### PROVIDED ENTRIES
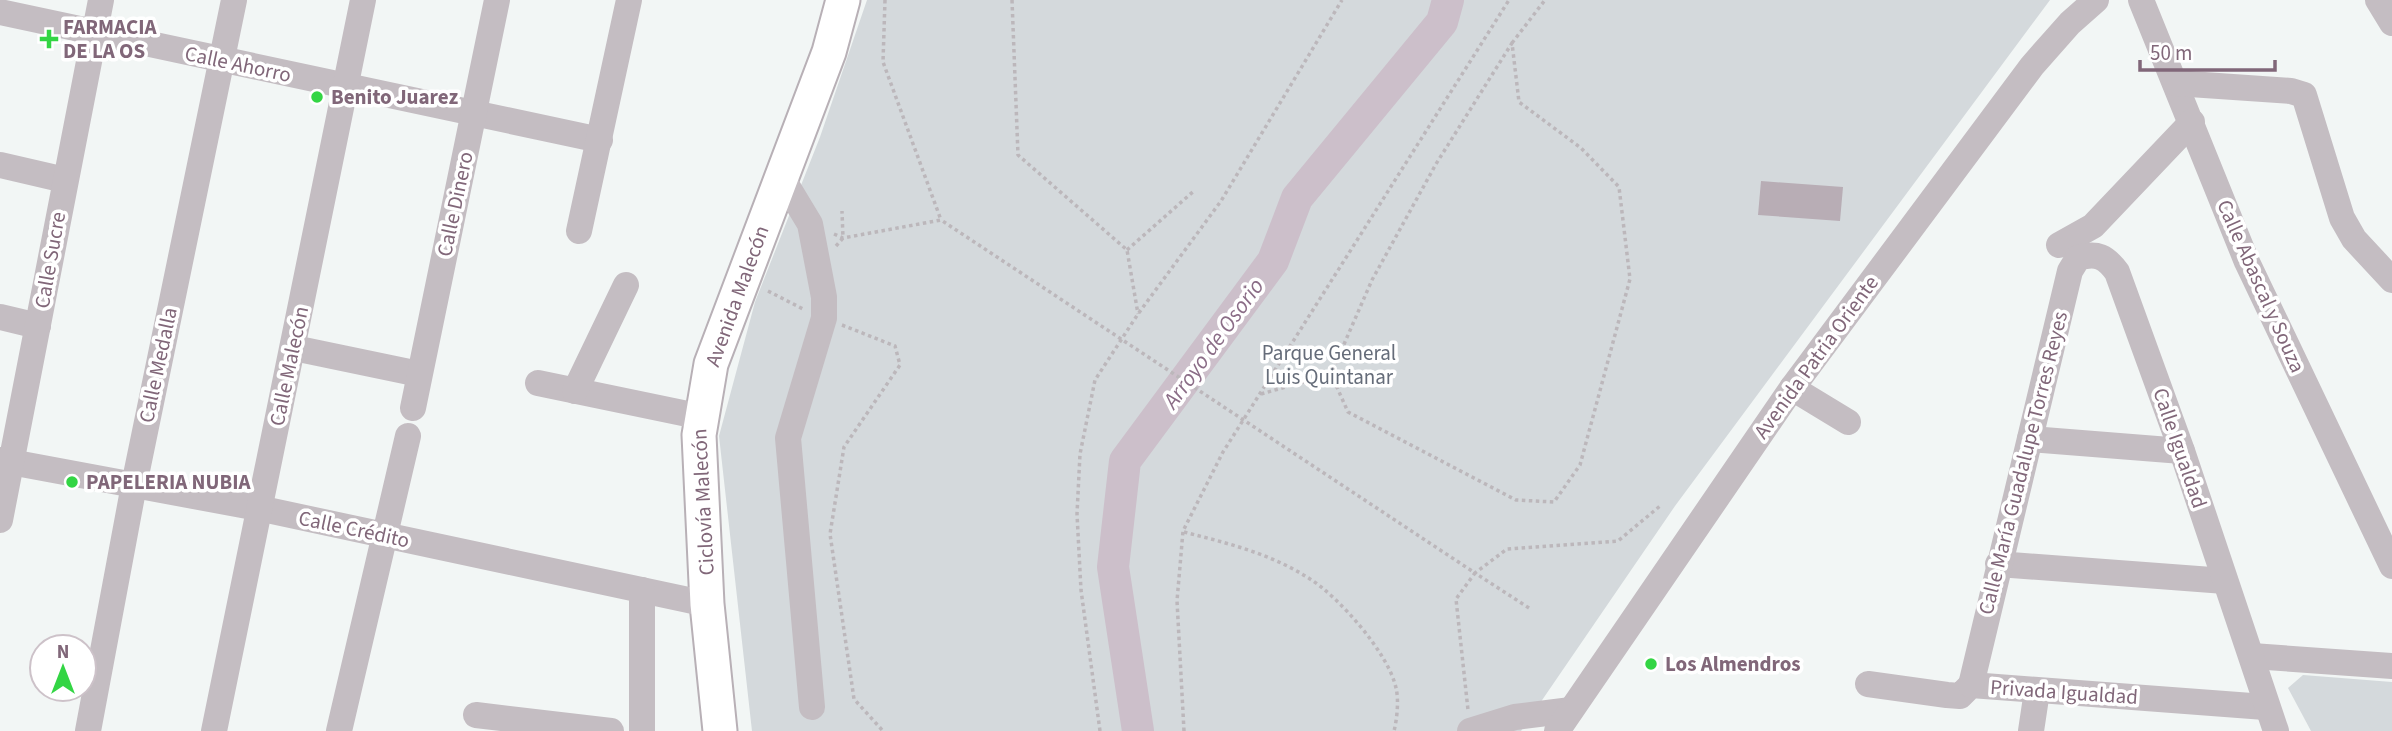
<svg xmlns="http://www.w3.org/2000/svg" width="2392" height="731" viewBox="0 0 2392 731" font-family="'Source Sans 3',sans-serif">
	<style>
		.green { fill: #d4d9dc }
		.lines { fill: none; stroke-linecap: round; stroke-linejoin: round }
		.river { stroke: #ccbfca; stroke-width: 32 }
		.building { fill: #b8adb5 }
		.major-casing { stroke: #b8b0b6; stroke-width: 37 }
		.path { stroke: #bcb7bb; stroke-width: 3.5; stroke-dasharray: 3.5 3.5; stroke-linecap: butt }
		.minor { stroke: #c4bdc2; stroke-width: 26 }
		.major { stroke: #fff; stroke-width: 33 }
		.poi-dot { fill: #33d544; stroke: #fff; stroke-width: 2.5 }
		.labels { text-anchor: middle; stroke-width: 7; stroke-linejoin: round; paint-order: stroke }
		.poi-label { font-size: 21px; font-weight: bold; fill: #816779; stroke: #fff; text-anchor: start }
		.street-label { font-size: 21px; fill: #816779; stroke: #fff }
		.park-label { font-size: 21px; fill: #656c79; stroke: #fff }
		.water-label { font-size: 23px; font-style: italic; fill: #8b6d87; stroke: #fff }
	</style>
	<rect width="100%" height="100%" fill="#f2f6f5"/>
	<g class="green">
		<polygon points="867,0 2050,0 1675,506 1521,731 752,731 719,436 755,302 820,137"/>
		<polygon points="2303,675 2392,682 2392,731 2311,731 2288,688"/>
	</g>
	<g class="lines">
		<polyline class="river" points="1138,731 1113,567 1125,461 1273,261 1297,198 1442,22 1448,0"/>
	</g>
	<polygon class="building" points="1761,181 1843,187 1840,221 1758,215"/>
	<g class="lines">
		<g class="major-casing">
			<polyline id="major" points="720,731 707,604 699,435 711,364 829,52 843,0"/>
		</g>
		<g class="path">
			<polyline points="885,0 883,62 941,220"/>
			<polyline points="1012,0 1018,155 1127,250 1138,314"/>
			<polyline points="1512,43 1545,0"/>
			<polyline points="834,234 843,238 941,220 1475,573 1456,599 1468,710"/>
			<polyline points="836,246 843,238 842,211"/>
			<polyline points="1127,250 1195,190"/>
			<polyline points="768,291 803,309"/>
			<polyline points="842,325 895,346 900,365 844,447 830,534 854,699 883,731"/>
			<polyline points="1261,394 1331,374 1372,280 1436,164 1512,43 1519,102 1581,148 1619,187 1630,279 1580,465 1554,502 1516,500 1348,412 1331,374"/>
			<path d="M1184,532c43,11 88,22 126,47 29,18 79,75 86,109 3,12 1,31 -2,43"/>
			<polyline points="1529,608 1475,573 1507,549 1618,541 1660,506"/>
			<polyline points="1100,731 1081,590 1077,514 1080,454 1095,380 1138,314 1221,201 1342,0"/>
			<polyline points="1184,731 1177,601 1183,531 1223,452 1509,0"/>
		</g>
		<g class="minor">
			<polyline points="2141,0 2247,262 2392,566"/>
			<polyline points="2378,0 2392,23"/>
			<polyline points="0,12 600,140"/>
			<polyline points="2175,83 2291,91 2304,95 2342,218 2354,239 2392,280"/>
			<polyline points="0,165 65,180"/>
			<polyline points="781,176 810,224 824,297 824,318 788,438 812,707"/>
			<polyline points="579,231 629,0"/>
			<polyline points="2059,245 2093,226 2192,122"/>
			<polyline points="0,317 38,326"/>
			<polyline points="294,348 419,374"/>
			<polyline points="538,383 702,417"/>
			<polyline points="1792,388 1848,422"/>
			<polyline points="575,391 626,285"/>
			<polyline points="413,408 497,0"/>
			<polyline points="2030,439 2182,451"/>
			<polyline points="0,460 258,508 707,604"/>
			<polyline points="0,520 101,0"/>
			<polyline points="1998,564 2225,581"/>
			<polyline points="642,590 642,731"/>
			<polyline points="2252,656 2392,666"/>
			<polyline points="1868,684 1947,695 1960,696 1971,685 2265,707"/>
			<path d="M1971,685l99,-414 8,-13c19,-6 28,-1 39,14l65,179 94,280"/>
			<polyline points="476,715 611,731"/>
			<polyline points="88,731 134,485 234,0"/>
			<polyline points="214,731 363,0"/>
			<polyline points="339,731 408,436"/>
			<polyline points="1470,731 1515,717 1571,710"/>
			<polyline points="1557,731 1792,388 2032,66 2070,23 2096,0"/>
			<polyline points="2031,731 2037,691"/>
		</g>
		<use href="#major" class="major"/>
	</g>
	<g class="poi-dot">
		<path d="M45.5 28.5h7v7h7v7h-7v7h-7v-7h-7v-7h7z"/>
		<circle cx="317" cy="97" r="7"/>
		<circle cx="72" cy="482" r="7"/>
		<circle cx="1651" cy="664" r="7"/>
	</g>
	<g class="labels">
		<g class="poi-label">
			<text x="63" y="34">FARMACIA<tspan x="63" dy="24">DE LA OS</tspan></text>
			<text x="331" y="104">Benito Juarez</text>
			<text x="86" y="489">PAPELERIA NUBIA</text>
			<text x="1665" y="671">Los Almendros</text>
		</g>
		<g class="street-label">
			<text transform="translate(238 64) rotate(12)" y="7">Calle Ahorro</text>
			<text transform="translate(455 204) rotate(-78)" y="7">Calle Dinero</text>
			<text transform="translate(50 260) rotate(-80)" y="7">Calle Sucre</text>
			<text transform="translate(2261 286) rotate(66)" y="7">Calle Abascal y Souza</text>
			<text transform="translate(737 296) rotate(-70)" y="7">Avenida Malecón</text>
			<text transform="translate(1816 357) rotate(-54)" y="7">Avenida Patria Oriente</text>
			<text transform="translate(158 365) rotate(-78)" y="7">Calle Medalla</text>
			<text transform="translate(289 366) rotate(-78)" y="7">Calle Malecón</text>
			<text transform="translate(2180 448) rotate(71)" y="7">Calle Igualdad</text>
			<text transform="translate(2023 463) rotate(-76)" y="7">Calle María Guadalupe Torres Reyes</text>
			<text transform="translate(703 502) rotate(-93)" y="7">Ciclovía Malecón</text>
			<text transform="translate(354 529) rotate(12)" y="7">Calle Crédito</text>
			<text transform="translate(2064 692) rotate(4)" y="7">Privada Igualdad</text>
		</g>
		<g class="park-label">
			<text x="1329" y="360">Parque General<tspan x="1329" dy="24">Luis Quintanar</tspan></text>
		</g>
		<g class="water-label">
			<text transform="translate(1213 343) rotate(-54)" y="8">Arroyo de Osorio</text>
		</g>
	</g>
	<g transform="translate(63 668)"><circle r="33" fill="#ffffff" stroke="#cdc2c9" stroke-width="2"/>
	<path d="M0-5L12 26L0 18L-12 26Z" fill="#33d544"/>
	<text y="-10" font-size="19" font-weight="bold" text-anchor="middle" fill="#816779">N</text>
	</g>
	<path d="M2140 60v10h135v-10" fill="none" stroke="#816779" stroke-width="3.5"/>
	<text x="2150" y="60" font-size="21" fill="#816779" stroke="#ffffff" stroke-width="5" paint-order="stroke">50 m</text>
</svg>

...

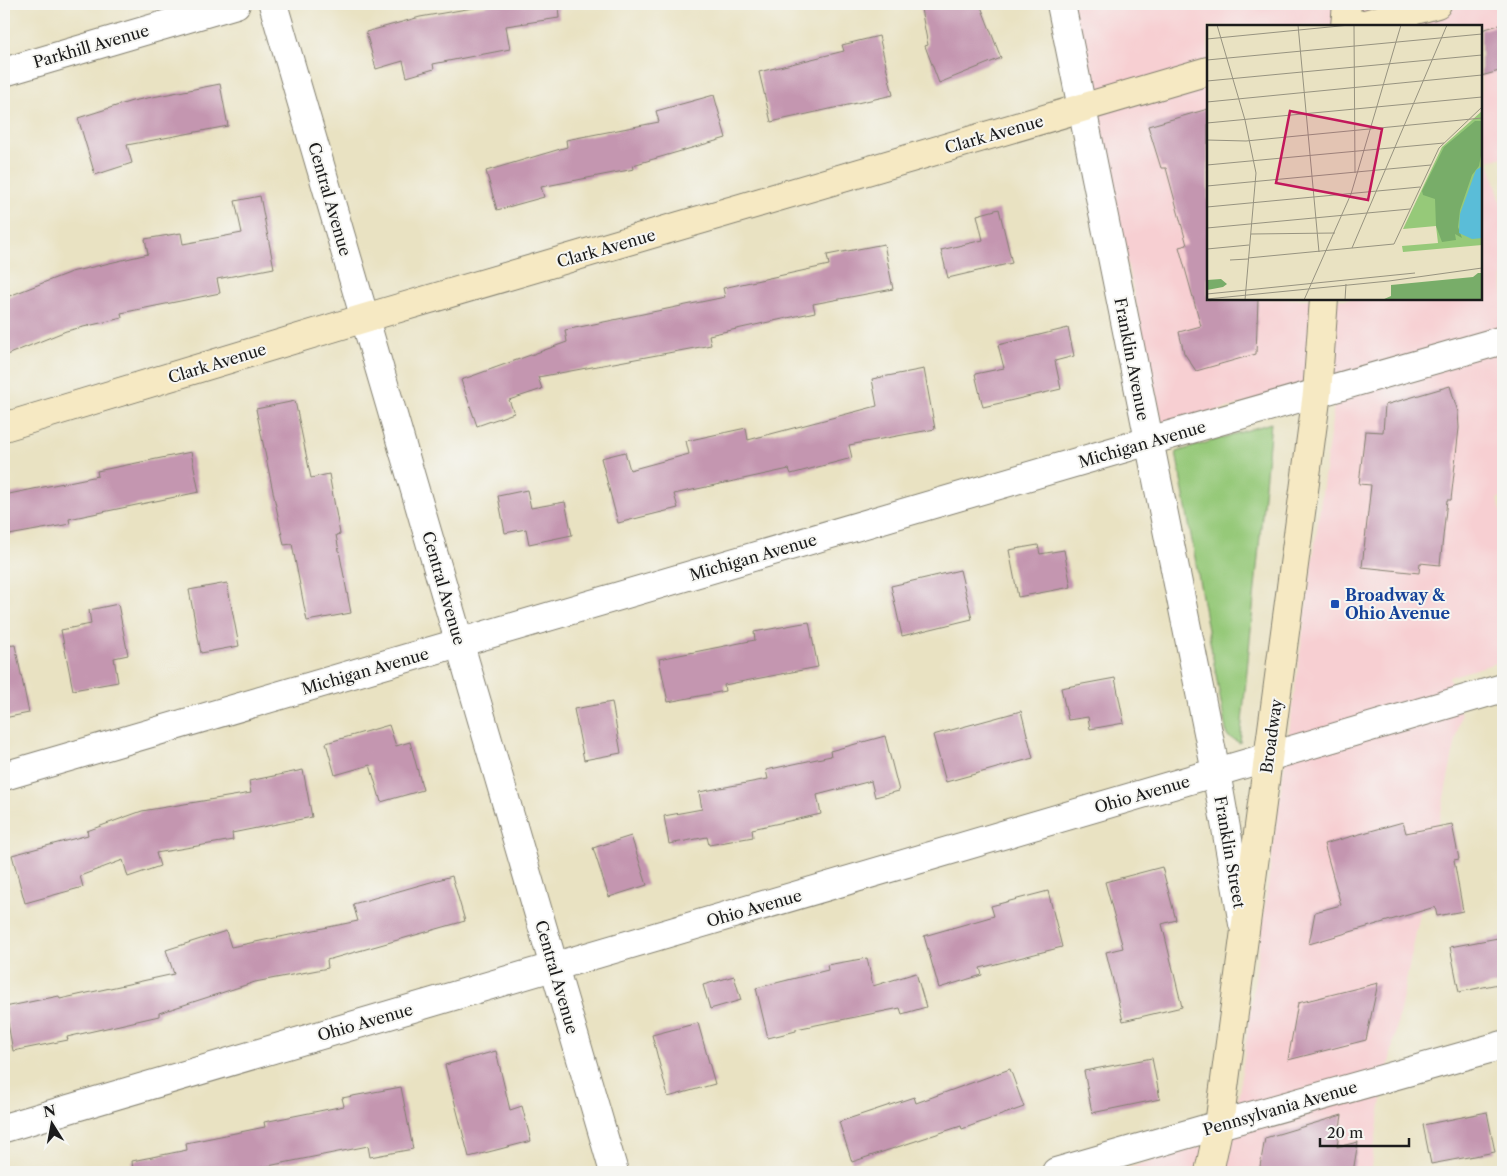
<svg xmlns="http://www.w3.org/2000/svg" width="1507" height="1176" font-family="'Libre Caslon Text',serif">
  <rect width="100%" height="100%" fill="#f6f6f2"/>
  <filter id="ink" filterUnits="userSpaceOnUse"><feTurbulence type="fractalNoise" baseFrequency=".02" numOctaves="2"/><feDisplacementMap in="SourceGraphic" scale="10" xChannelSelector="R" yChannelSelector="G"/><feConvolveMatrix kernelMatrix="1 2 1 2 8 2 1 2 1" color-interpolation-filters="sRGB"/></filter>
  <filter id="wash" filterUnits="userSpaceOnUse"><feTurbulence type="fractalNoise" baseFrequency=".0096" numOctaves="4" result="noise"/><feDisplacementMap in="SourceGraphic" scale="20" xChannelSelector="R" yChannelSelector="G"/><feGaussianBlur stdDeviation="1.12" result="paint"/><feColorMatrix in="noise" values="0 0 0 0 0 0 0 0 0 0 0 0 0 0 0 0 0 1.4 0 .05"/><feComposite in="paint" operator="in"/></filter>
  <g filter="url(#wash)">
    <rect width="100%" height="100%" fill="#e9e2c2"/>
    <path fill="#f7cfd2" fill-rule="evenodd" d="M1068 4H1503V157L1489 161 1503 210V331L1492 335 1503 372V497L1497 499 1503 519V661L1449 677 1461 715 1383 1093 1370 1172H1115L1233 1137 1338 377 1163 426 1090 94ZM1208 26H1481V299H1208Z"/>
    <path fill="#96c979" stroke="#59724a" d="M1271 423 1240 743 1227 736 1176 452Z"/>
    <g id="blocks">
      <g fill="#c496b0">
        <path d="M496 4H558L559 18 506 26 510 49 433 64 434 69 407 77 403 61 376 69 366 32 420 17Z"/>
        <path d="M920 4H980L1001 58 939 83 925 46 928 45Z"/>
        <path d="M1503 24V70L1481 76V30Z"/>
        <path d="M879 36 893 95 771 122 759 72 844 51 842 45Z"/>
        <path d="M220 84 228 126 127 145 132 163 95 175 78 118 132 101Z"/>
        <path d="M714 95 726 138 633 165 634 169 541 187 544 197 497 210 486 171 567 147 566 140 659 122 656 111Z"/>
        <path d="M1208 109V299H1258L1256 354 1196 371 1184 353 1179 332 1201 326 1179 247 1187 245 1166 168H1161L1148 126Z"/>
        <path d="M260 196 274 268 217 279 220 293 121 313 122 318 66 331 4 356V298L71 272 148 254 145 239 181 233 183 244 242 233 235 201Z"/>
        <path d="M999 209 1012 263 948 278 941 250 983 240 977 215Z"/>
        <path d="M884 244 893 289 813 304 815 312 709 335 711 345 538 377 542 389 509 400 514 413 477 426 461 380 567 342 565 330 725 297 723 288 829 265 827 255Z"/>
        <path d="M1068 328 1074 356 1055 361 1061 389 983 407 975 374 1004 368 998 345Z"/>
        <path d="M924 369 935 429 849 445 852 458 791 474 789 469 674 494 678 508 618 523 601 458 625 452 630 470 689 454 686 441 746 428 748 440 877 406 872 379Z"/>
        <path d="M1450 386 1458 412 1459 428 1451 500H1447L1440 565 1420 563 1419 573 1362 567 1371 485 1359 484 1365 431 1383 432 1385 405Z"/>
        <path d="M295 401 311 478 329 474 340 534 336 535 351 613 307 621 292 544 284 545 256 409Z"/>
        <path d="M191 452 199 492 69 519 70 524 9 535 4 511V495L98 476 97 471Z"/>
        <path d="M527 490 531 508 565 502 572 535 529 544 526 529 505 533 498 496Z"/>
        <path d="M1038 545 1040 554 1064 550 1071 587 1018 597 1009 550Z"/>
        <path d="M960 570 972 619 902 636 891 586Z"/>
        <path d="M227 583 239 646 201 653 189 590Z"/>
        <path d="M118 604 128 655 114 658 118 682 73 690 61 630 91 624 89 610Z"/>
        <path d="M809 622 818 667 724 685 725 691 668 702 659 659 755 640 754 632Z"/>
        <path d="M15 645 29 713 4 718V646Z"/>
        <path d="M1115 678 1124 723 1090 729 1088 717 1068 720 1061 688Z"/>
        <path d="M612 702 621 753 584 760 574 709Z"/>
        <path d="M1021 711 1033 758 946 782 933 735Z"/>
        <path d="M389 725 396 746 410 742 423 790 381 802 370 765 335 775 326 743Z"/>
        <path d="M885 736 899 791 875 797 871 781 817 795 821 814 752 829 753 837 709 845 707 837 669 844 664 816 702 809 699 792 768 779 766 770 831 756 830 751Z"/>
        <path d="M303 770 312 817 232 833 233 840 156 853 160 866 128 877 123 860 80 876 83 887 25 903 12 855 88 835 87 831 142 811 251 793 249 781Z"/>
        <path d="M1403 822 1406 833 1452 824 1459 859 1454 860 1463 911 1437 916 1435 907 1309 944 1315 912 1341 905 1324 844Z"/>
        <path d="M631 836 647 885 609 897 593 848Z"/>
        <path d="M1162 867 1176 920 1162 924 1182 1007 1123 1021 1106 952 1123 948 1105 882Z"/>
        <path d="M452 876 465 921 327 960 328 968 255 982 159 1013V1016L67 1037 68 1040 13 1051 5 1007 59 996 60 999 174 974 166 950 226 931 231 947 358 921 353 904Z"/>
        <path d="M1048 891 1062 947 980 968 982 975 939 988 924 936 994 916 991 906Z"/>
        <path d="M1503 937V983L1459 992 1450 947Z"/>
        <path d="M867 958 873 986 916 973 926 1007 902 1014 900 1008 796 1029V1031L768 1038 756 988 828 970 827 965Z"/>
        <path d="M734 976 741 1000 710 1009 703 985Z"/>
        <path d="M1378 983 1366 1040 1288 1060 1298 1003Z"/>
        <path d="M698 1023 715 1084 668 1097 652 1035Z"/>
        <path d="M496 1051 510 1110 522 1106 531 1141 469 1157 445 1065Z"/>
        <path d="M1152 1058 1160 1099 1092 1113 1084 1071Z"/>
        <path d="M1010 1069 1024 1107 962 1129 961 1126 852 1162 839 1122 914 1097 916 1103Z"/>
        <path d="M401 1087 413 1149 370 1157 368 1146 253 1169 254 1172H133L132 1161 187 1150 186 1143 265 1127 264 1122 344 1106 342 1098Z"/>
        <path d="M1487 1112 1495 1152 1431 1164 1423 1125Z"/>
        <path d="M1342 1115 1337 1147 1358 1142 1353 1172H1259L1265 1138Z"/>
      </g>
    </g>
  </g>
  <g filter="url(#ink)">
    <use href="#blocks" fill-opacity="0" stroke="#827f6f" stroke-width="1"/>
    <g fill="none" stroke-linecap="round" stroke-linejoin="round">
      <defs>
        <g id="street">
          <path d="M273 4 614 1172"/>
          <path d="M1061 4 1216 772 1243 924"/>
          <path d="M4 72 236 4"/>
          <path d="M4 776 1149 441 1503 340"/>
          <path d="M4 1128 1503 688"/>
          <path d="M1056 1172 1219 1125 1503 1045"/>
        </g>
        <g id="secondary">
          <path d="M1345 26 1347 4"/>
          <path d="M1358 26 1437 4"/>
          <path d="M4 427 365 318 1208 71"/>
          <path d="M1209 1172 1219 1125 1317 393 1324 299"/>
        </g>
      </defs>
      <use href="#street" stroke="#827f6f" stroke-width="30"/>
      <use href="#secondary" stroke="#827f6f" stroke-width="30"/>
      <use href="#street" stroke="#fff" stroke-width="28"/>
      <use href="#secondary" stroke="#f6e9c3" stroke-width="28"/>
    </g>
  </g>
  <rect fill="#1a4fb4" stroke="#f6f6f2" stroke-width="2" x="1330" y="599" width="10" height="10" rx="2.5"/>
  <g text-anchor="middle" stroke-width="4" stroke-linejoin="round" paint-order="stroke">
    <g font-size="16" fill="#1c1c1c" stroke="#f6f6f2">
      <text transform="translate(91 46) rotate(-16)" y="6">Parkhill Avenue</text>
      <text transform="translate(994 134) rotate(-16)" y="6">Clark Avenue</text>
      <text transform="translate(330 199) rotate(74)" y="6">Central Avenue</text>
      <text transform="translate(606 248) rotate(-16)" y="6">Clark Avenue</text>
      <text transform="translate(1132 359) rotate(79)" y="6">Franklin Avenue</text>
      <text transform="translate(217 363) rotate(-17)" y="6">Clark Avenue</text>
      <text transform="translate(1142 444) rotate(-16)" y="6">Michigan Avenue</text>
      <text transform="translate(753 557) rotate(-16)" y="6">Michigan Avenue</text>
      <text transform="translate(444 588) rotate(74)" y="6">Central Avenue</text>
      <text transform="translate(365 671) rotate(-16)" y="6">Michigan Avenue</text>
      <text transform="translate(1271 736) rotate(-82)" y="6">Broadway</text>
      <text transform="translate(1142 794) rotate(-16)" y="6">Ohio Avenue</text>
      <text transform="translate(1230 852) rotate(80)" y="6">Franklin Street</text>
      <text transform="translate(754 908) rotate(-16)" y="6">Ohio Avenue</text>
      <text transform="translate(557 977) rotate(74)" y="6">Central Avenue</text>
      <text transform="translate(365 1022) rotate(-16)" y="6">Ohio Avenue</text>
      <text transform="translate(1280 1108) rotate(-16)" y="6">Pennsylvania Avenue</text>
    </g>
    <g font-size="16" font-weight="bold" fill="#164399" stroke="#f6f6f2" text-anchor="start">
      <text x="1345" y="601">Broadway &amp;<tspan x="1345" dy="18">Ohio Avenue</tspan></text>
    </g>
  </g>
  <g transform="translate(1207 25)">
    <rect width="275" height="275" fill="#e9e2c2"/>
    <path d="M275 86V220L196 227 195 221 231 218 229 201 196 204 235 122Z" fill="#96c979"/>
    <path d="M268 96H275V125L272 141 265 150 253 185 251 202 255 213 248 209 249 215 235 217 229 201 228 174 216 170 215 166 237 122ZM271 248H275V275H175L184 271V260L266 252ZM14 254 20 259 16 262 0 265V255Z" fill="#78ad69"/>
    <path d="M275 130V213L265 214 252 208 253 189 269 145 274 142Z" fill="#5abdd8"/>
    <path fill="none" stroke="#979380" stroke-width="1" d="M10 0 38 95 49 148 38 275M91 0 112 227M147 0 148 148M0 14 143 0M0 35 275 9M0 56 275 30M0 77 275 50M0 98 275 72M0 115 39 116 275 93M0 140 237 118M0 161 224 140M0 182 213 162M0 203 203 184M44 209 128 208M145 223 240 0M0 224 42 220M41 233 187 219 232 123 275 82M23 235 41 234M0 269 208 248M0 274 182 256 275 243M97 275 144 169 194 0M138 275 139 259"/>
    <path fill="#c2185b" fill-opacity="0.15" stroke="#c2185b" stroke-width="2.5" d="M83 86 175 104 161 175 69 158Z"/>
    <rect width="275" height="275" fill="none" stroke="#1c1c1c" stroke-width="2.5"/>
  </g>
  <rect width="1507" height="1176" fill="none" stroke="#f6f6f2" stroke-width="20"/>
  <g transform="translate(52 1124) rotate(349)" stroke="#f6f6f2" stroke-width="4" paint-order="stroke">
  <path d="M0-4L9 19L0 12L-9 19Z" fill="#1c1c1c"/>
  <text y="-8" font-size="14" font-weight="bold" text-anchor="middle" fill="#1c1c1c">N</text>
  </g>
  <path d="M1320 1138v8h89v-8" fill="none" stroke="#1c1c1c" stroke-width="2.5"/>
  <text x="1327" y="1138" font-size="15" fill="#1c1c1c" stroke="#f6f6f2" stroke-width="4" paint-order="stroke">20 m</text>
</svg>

### REQUIRED WORK
If a line of the entries holds the word "labels", copy it out.

### TASK SOLUTION
		.labels { text-anchor: middle; stroke-width: 7; stroke-linejoin: round; paint-order: stroke }
	<g class="labels">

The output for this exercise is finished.